Penggabungan BPRS Rizky Barokah ke BPRS PNM Mentari telah mendapat persetujuan Otoritas Jasa Keuangan (OJK). Keputusan ini membuat seluruh aset dan kewajiban BPRS Rizky Barokah beralih kepada BPRS PNM Mentari sebagai entitas hasil penggabungan.
Konsolidasi tersebut menjadi langkah penting dalam penguatan industri Bank Perekonomian Rakyat Syariah. OJK menilai penggabungan dapat memperbesar ketahanan kelembagaan, kapasitas permodalan, dan jangkauan layanan keuangan syariah di daerah.
Persetujuan merger ditetapkan melalui Keputusan Anggota Dewan Komisioner OJK Nomor KEP-55/D.03/2026 tertanggal 13 Juli 2026. Penggabungan ini dilakukan untuk memenuhi ketentuan Peraturan OJK Nomor 7 Tahun 2024 tentang Bank Perekonomian Rakyat dan Bank Perekonomian Rakyat Syariah.
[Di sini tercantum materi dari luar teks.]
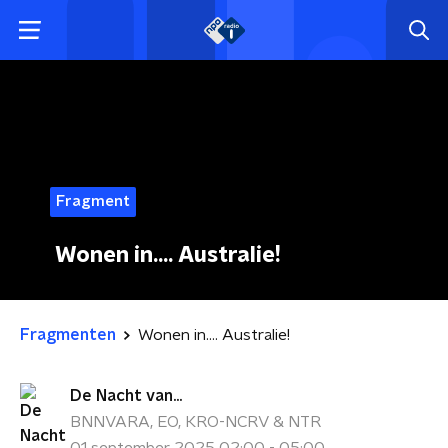
Fragment
Wonen in.... Australie!
Fragmenten
Wonen in.... Australie!
De Nacht van...
BNNVARA, EO, KRO-NCRV & NTR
Perubahan Setelah Penggabungan
| Aspek | Keterangan |
|---|---|
| Entitas hasil penggabungan | BPRS PNM Mentari |
| Aset dan kewajiban | Dialihkan dari BPRS Rizky Barokah kepada BPRS PNM Mentari |
| Kantor pusat lama | Di Kota Tangerang Selatan dan akan beroperasi sebagai kantor cabang |
| Kedudukan BPRS PNM Mentari | Kabupaten Garut |
Kantor pusat BPRS Rizky Barokah yang berada di Kota Tangerang Selatan tidak lagi berfungsi sebagai kantor pusat setelah proses tersebut. Kantor itu akan dijalankan sebagai kantor cabang BPRS PNM Mentari yang berkedudukan di Kabupaten Garut.
Perubahan status kantor ini menjadi bagian dari penataan struktur operasional entitas hasil merger. Dengan pengalihan aset, kewajiban, dan fungsi kantor, BPRS PNM Mentari menjadi pihak yang melanjutkan kegiatan usaha setelah penggabungan.
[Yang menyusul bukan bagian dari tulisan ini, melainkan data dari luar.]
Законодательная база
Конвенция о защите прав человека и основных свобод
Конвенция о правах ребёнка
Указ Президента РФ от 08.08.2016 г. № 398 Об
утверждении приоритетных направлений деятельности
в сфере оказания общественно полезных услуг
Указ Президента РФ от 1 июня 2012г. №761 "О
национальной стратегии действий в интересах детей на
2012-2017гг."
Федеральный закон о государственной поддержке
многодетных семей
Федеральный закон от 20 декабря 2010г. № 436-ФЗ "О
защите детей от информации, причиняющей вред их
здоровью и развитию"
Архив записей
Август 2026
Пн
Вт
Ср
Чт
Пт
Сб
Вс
Kepala OJK Tasikmalaya Nofa Hermawati menyebut penggabungan BPR Syariah sebagai langkah strategis bagi industri. Menurutnya, konsolidasi dapat membantu memperluas kontribusi BPR Syariah terhadap perekonomian daerah.
“Penggabungan BPR Syariah ini menjadi momentum penting untuk memperkuat ketahanan industri, meningkatkan kapasitas permodalan, serta memperluas akses masyarakat terhadap layanan keuangan syariah yang berkualitas,” ujar Nofa dalam keterangan resmi pada Selasa, 21 Juli 2026.
Pernyataan itu menempatkan merger bukan hanya sebagai perubahan administratif antarlembaga. OJK mengarahkan konsolidasi agar menghasilkan BPR Syariah yang sehat, adaptif, dan mampu memberikan nilai tambah bagi masyarakat serta perekonomian daerah.
Fokus pada Kesehatan Operasional
OJK juga meminta manajemen BPRS PNM Mentari segera menjalankan sejumlah langkah penguatan setelah penggabungan. Langkah tersebut mencakup peningkatan rasio kas, perbaikan kualitas pembiayaan, dan penyelesaian pembiayaan bermasalah.
Selain itu, entitas hasil merger diminta memperkuat tata kelola serta menjaga koordinasi secara berkelanjutan dengan OJK. Pengawasan ini diarahkan untuk menjaga kesehatan operasional dan kinerja keuangan BPRS PNM Mentari.
Penggabungan tersebut juga diharapkan membuka ruang bagi peningkatan kapasitas bisnis BPRS. Area yang menjadi perhatian meliputi perluasan jaringan layanan, pengembangan layanan digital, serta penguatan kepercayaan masyarakat terhadap layanan keuangan syariah.
Dalam jangka operasional, BPRS PNM Mentari diharapkan dapat menyediakan produk keuangan syariah yang lebih inovatif dan inklusif. Harapan itu sejalan dengan agenda OJK untuk memperkuat struktur industri BPR Syariah agar lebih sehat dan berdaya saing.
OJK menyatakan akan terus mengawal proses konsolidasi sesuai ketentuan yang berlaku. Bagi BPRS PNM Mentari, penggabungan ini sekaligus membawa tuntutan untuk memastikan penguatan modal, kualitas pembiayaan, tata kelola, dan layanan berjalan beriringan.